▸ Document section:
** START **
Early last week, Greyhound announced the cancellation of all but one bus route in British Columbia, Alberta, Saskatchewan and Manitoba, with service halting after Oct. 31.

For many of the 24 per cent of undergraduate students at the University of Calgary with Canadian addresses outside of Calgary, Greyhound’s shuttered service is devastating, as they lose the cheapest and most accessible option for transport home. That extends to countless others who live in rural Canadian communities serviced by these routes, many of whom are Indigenous people who will be disproportionately harmed by the loss.

The elimination of these Greyhound routes makes mobility prohibitively expensive for many communities. With a steeper cost, lower frequency, service that makes minimal rural stops and Alberta-only operation, Red Arrow is a poor alternative. Driving is expensive and can be inaccessible, as is flying.

In ceasing operation of their prairie routes, Greyhound is making a business decision. As a private company, they’re free to make those kinds of choices. But having access to safe and affordable public transportation shouldn’t be limited to the services provided by companies whose goal is to create profit. That’s why Alberta needs to create a nationalized transit service for rural areas.

The Government of Alberta has a responsibility to step in to fill the gap that will be left by Greyhound’s departure. Connecting communities and giving their residents the ability to move between them is a public good, and one that’s far too important to leave to a company ultimately more concerned with their bottom line than with providing a reliable and affordable service to marginalized Canadians.

Unfortunately, calls from the federal opposition New Democratic Party were for Justin Trudeau’s Liberals to develop a “funding plan” for Greyhound, allowing them to keep routes open. That kind of corporate welfare would be a temporary fix, but the private sector has already proven that they are not capable of operating a sustainable inter-city bus transit system — Manitoba is now losing all its routes, even after that province’s government paid Greyhound millions in 2010 and 2011 to buoy the company.

Despite this, the solution Canada’s premiers came to at their Council of the Federation meeting was to request a federal bailout for Greyhound.

“We are calling on the federal government to work with Greyhound to temporarily maintain services in Western Canada so affected communities have time to develop alternative services,” said Alberta premier Rachel Notley in a July 20 statement. “That will give us the time we need to work together on a long-term solution.”

Nowhere in Notley’s statement is the “long-term solution” elaborated on. She highlights the Rural Transportation Pilot Project, a temporary program providing shuttle bus service to communities like Camrose and Grand Prairie, but that program is temporary and limited in scope. Expanded public rural transportation like that is a far better route than alternatives, like encouraging other private companies to fill the gap left by Greyhound.

The use of public funds is in order to support the nationalization of inter-city transportation, which is vital to the livelihoods of so many Canadians. Canada’s premiers should work towards preserving the mobility of rural residents before Greyhound’s Oct. 31 service shutdown.
** END **
▸ Brief A:
According to the piece on Greyhound's route cancellations, what share of undergraduate students at the University of Calgary have Canadian addresses outside Calgary?
▸ Brief B:
Echo the piece on Greyhound's route cancellations word for word, between "Early last week, Greyhound" and "after Oct. 31.", inclusive.
The items after this point come from a separate source.

▸ Extracted records:
** START **
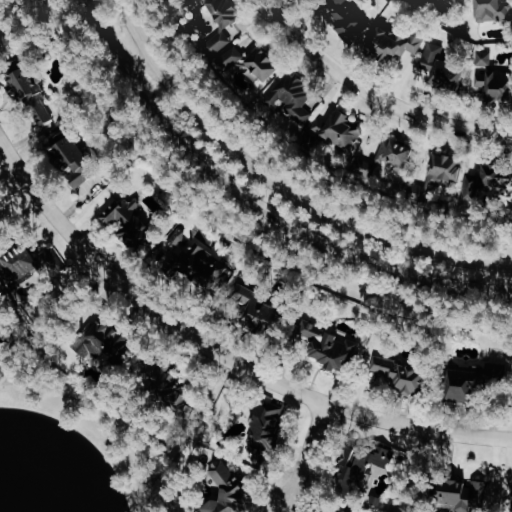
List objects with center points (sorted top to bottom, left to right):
building: (495, 9)
building: (349, 20)
building: (223, 24)
building: (397, 43)
building: (254, 61)
road: (142, 67)
building: (442, 67)
building: (494, 77)
road: (374, 94)
building: (292, 95)
building: (340, 131)
building: (74, 155)
building: (387, 158)
road: (300, 166)
building: (446, 170)
building: (496, 180)
road: (278, 188)
road: (258, 204)
road: (16, 205)
building: (134, 223)
building: (180, 236)
building: (202, 265)
building: (24, 266)
road: (494, 275)
building: (256, 306)
building: (2, 328)
building: (108, 344)
building: (330, 345)
road: (218, 352)
building: (396, 369)
building: (471, 382)
building: (170, 386)
road: (98, 416)
road: (189, 429)
building: (266, 433)
road: (305, 456)
road: (419, 470)
building: (365, 473)
road: (144, 479)
building: (229, 490)
building: (471, 495)
building: (351, 510)
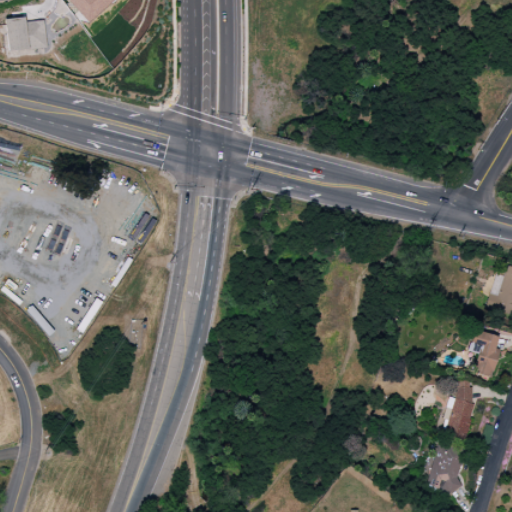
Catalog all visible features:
building: (87, 7)
building: (88, 7)
road: (192, 23)
building: (22, 34)
building: (23, 34)
road: (226, 79)
road: (195, 100)
road: (33, 111)
road: (79, 122)
road: (149, 139)
traffic signals: (207, 153)
road: (264, 168)
road: (485, 171)
road: (339, 187)
road: (410, 205)
road: (201, 225)
road: (488, 225)
building: (504, 293)
building: (483, 353)
road: (26, 394)
road: (161, 406)
road: (13, 451)
road: (495, 460)
road: (190, 464)
building: (444, 467)
road: (17, 479)
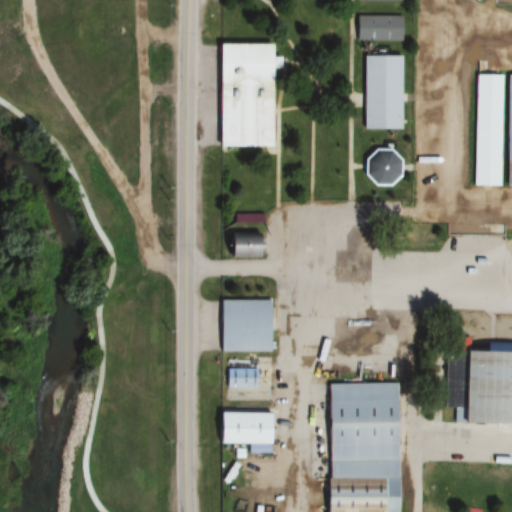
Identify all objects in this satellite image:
building: (376, 0)
park: (503, 1)
building: (379, 28)
building: (380, 93)
building: (240, 95)
building: (485, 130)
building: (507, 130)
building: (382, 167)
building: (237, 244)
building: (241, 245)
road: (189, 256)
road: (105, 293)
building: (242, 326)
river: (68, 334)
building: (239, 378)
building: (477, 387)
building: (239, 427)
building: (358, 448)
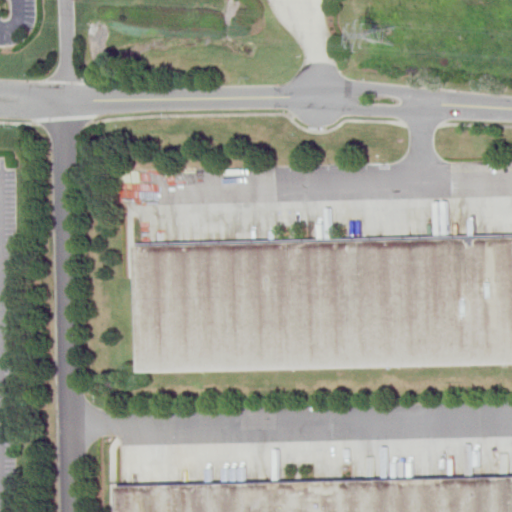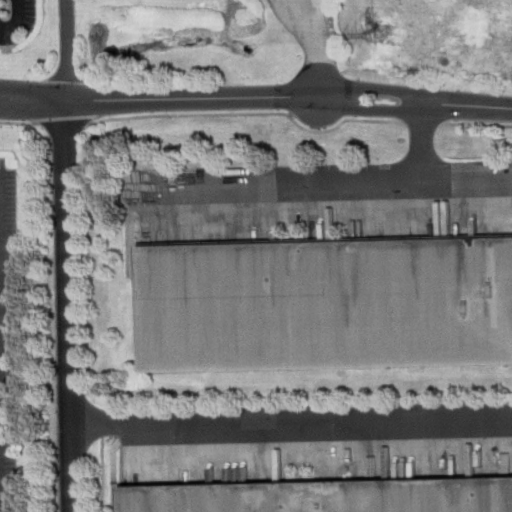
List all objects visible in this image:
parking lot: (15, 19)
road: (16, 19)
power tower: (397, 36)
road: (317, 47)
road: (7, 97)
road: (263, 97)
road: (7, 102)
road: (252, 116)
road: (17, 123)
road: (422, 124)
road: (62, 125)
road: (476, 127)
road: (426, 141)
road: (318, 182)
road: (67, 255)
building: (327, 304)
building: (328, 307)
parking lot: (7, 338)
road: (292, 420)
road: (0, 460)
road: (0, 468)
building: (320, 496)
building: (331, 498)
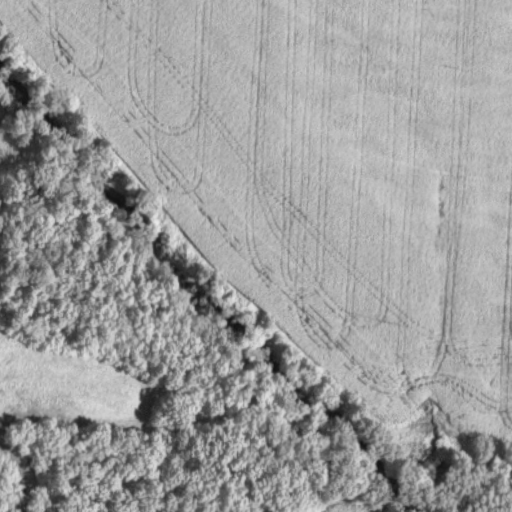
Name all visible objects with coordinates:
road: (23, 468)
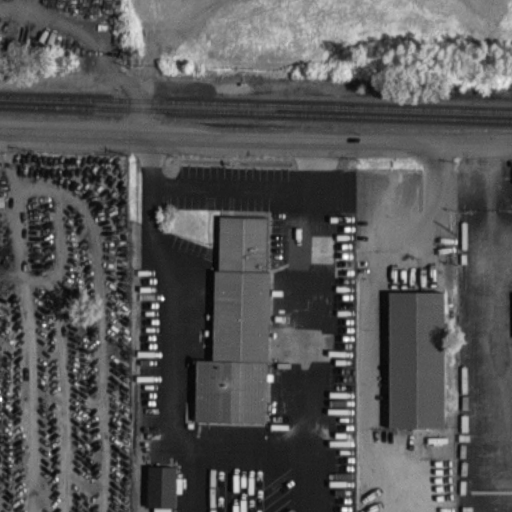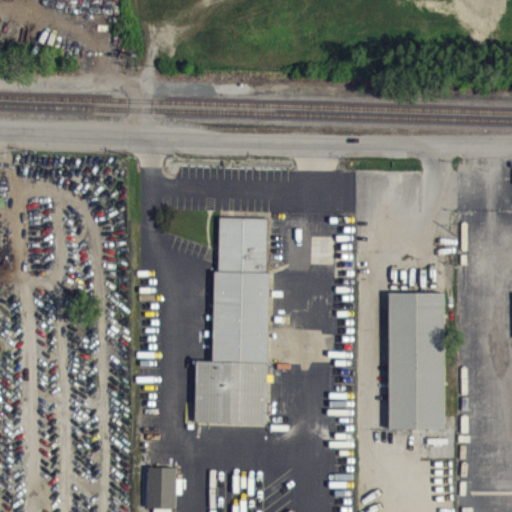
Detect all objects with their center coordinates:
railway: (256, 111)
railway: (255, 120)
road: (255, 136)
road: (8, 176)
road: (233, 189)
building: (319, 257)
road: (489, 265)
road: (369, 274)
building: (239, 336)
building: (418, 368)
building: (162, 493)
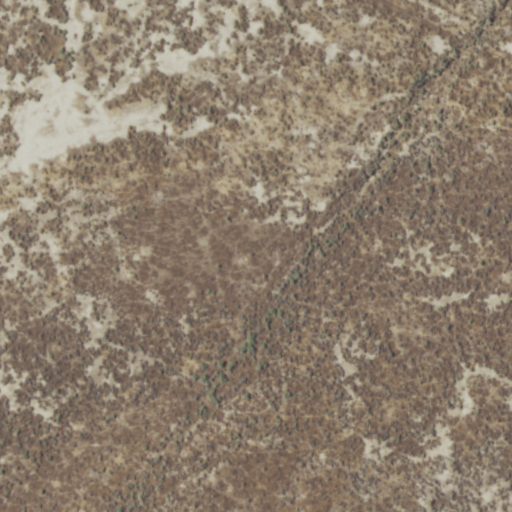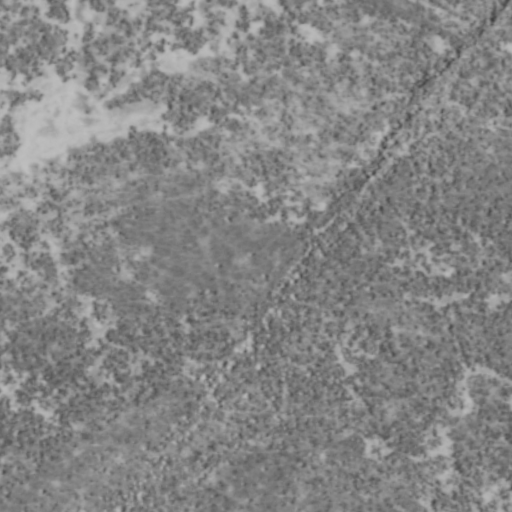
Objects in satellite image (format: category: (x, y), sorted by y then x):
crop: (256, 256)
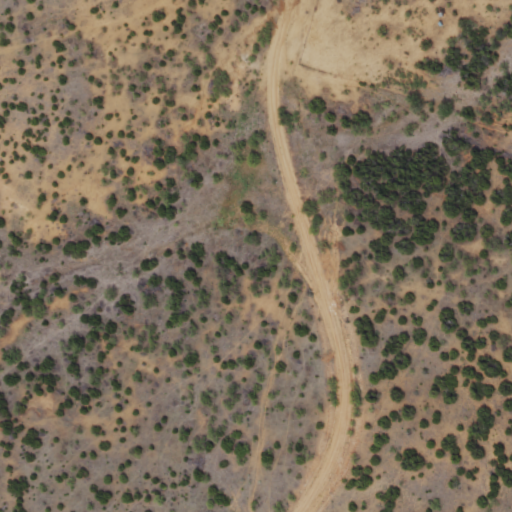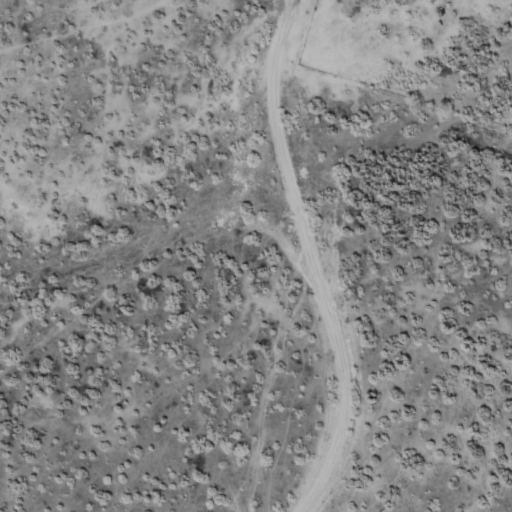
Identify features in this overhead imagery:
road: (264, 256)
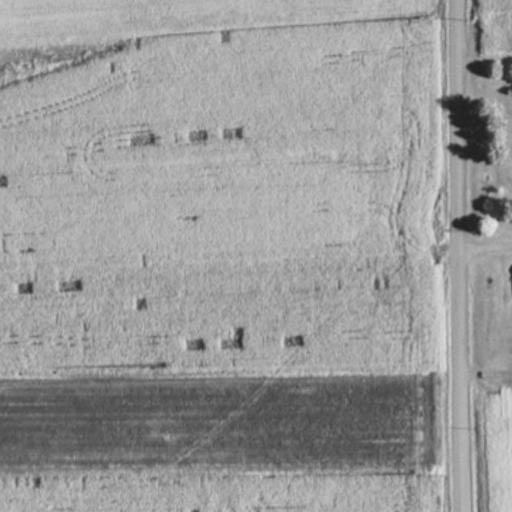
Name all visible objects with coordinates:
road: (488, 244)
road: (465, 255)
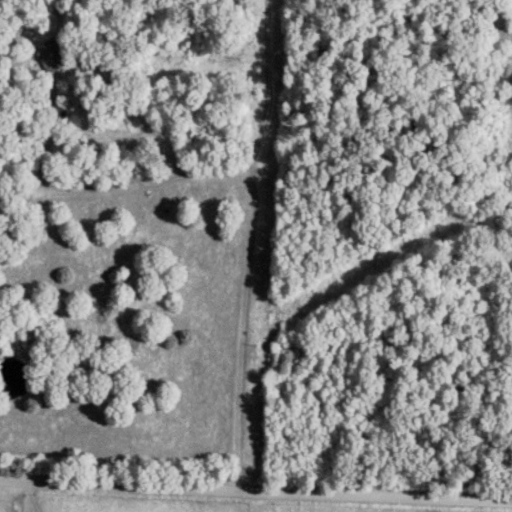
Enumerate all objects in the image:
road: (85, 79)
road: (128, 184)
road: (252, 247)
building: (499, 259)
road: (255, 496)
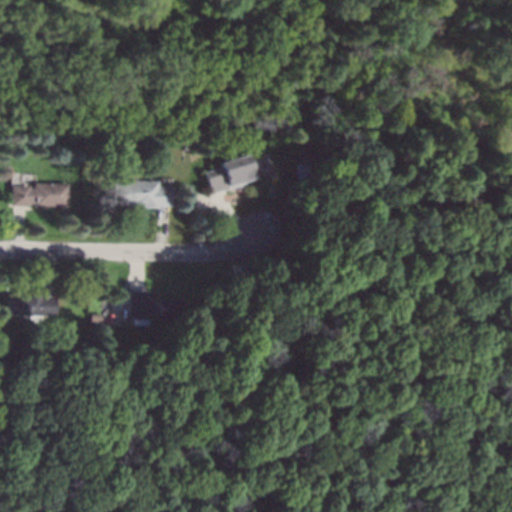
** END **
▸ Exercise solution A:
24 per cent

▸ Exercise solution B:
Early last week, Greyhound announced the cancellation of all but one bus route in British Columbia, Alberta, Saskatchewan and Manitoba, with service halting after Oct. 31.